Le programme d’investissement serait ciblé sur l’infrastructure et la défense. Les montants suggérés dépassent 500 milliards d’euros. À noter également que la présidente de la Commission européenne, Ursula von der Leyen, a annoncé la mobilisation de 800 milliards d’euros pour le programme «ReArm Europe». Des mesures de dérégulation sont aussi en discussion. La hausse des rendements obligataires en Allemagne peut s’expliquer de deux manières: d’une part, par l’augmentation attendue des nouvelles émissions; d’autre part, par un potentiel de croissance économique plus élevé à moyen terme, impliquant une hausse du taux d’intérêt réel.
Voyons cela de plus près. Une hausse des émissions implique une augmentation de l’offre d’obligations. À demande inchangée, cela devrait entraîner une baisse du prix des obligations et une hausse des rendements. On peut également soutenir qu’à demande constante, un rendement supérieur sera nécessaire pour absorber l’offre additionnelle d’obligations. Comme dans toute logique d’offre et de demande, la question clé est celle de l’élasticité de la demande.
En effet, une augmentation de l’offre peut aboutir à un nouvel équilibre sans provoquer une forte baisse des prix. Cela se traduirait par une faible hausse des rendements, notamment si une demande latente importante existe et qu’une légère augmentation des rendements obligataires suffit à attirer de nombreux investisseurs. L’épargne en zone euro étant très élevée, les investisseurs institutionnels, comme les assurances et les fonds de pension, ont des contraintes de gestion des risques qui soutiennent la demande d’obligations de haute qualité.
Voyons maintenant les déterminants à long terme des rendements obligataires. On peut décomposer le taux de rendement obligataire afin de dissocier la rémunération liée à l’inflation attendue et celle en termes réels (ou «pouvoir d’achat») liée à la croissance économique. À ce stade, les attentes d’inflation de long terme mesurées sur la base des obligations indexées sur l’inflation ont augmenté légèrement mais restent assez stables autour de 2%. Ceci n’est pas surprenant, car l’économie européenne n’est pas au plein emploi et une accélération de la croissance ne va pas nécessairement générer d’inflation au-delà de la cible de la BCE. La hausse récente des rendements obligataires peut donc s’expliquer avant tout par une hausse du rendement en termes réels. Le taux de rendement réel allemand a augmenté de 22 points de base à 0,76%.

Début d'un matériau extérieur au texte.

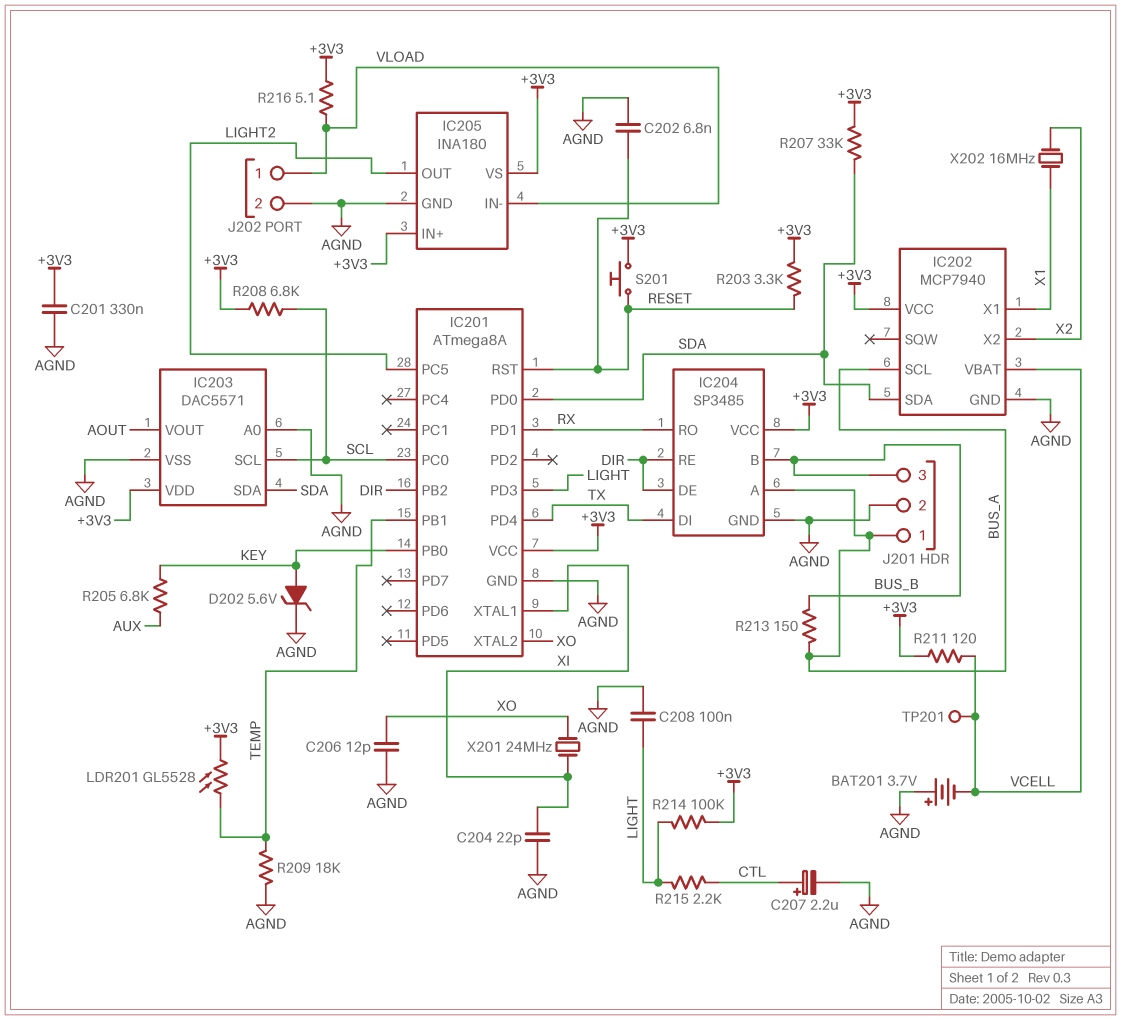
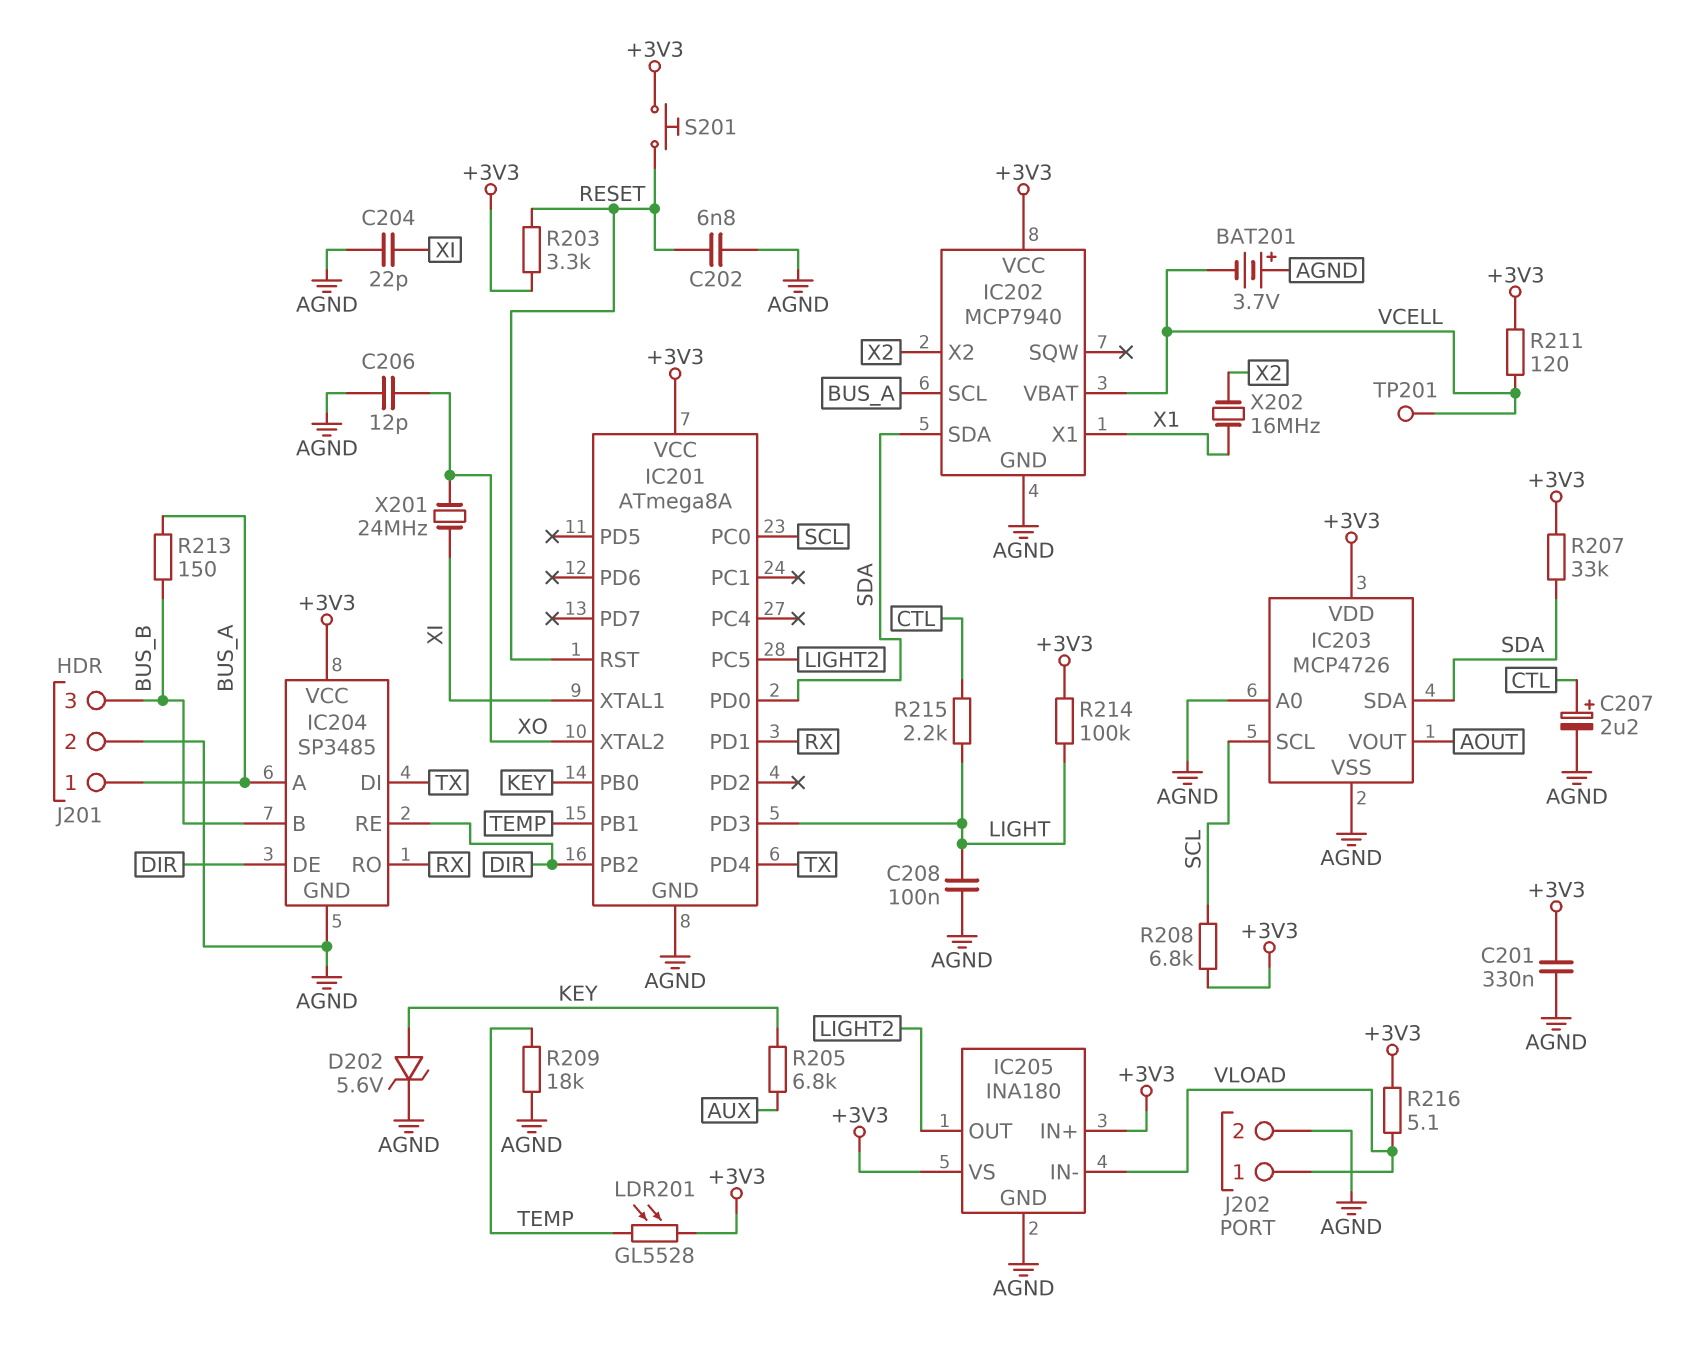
IC203: DAC5571 -> MCP4726

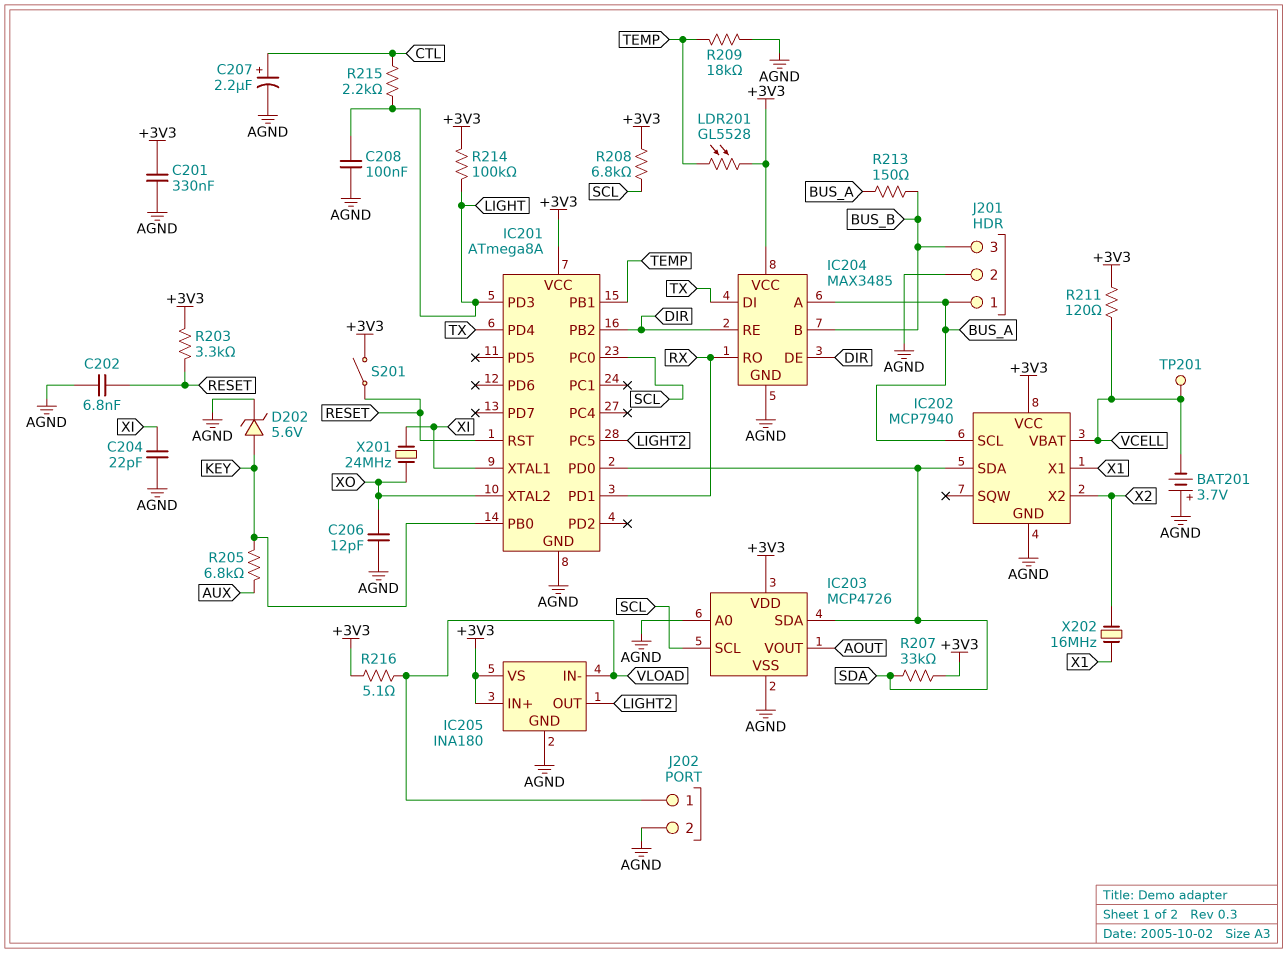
IC204: SP3485 -> MAX3485
S201: button (+3V3, RESET) -> switch (+3V3, RESET)

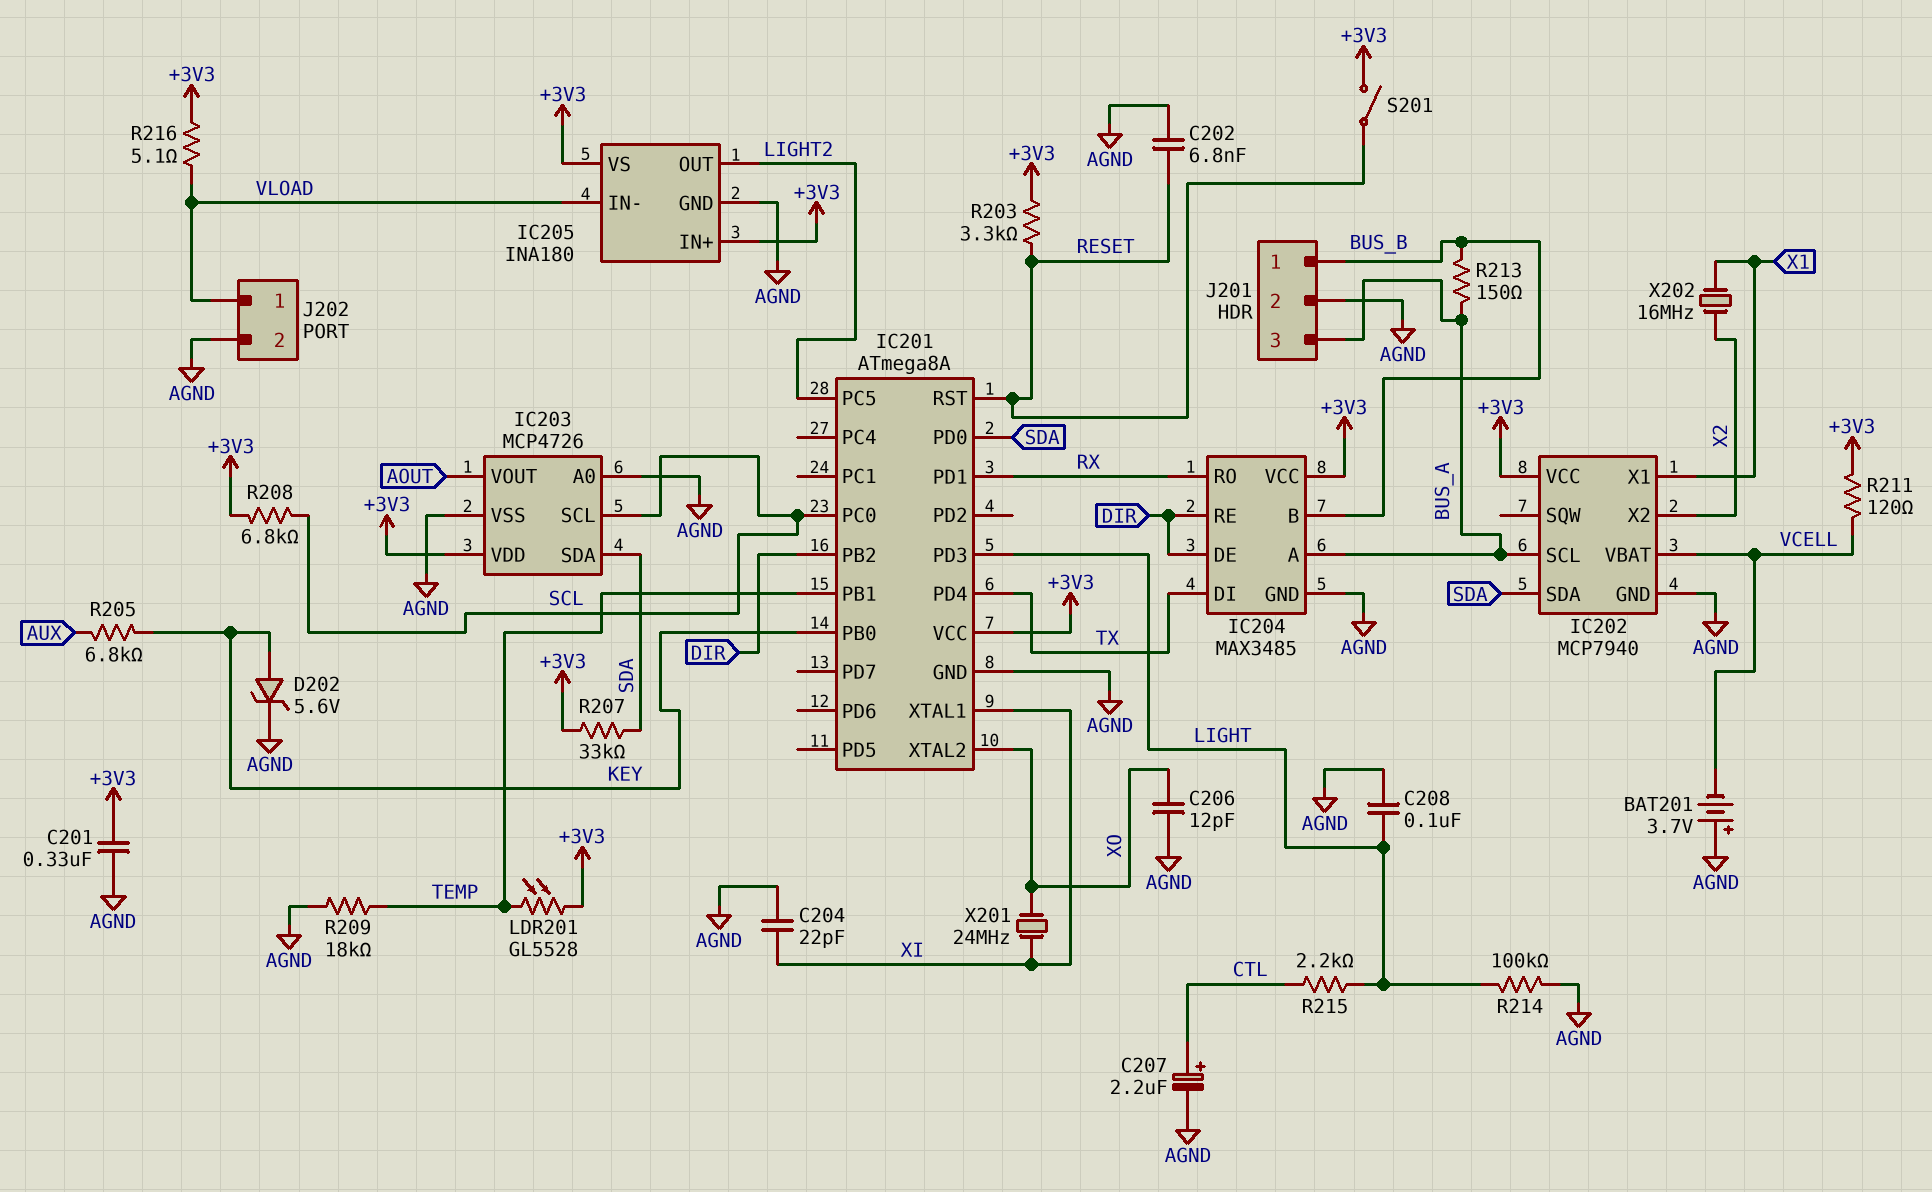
J201 pin 1: BUS_A -> BUS_B
J201 pin 3: BUS_B -> BUS_A
R214: 100k (+3V3, LIGHT) -> 100k (AGND, LIGHT)
TP201: test point (VCELL) -> none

En effet, les annonces de relance économique du gouvernement allemand (surtout celles liées à l’infrastructure) et le potentiel de dérégulation à l’échelle européenne suggèrent une croissance potentielle en termes réels plus élevée. Il s’agit de la croissance maximale compatible avec une inflation stable. Alors que celle-ci était estimée proche de zéro, nous estimons qu’elle sera plus proche de 1% si les mesures mentionnées plus haut sont mises en œuvre.
Nous ne voyons pas de raison de douter de la capacité de la BCE à maintenir l’inflation proche de 2% les prochaines années. Au vu d’un potentiel de croissance plus élevé, il est donc probable que le taux de rendement de l’obligation à 10 ans en Allemagne se stabilise dans une fourchette entre 2,50 et 3% les prochains mois.
Ce scénario repose aussi sur l’idée que la demande d’obligations de très bonne qualité soit fortement sensible à une hausse, même modérée, du taux de rendement. Une hausse au-delà de 3% est possible mais devrait être temporaire au vu de notre analyse.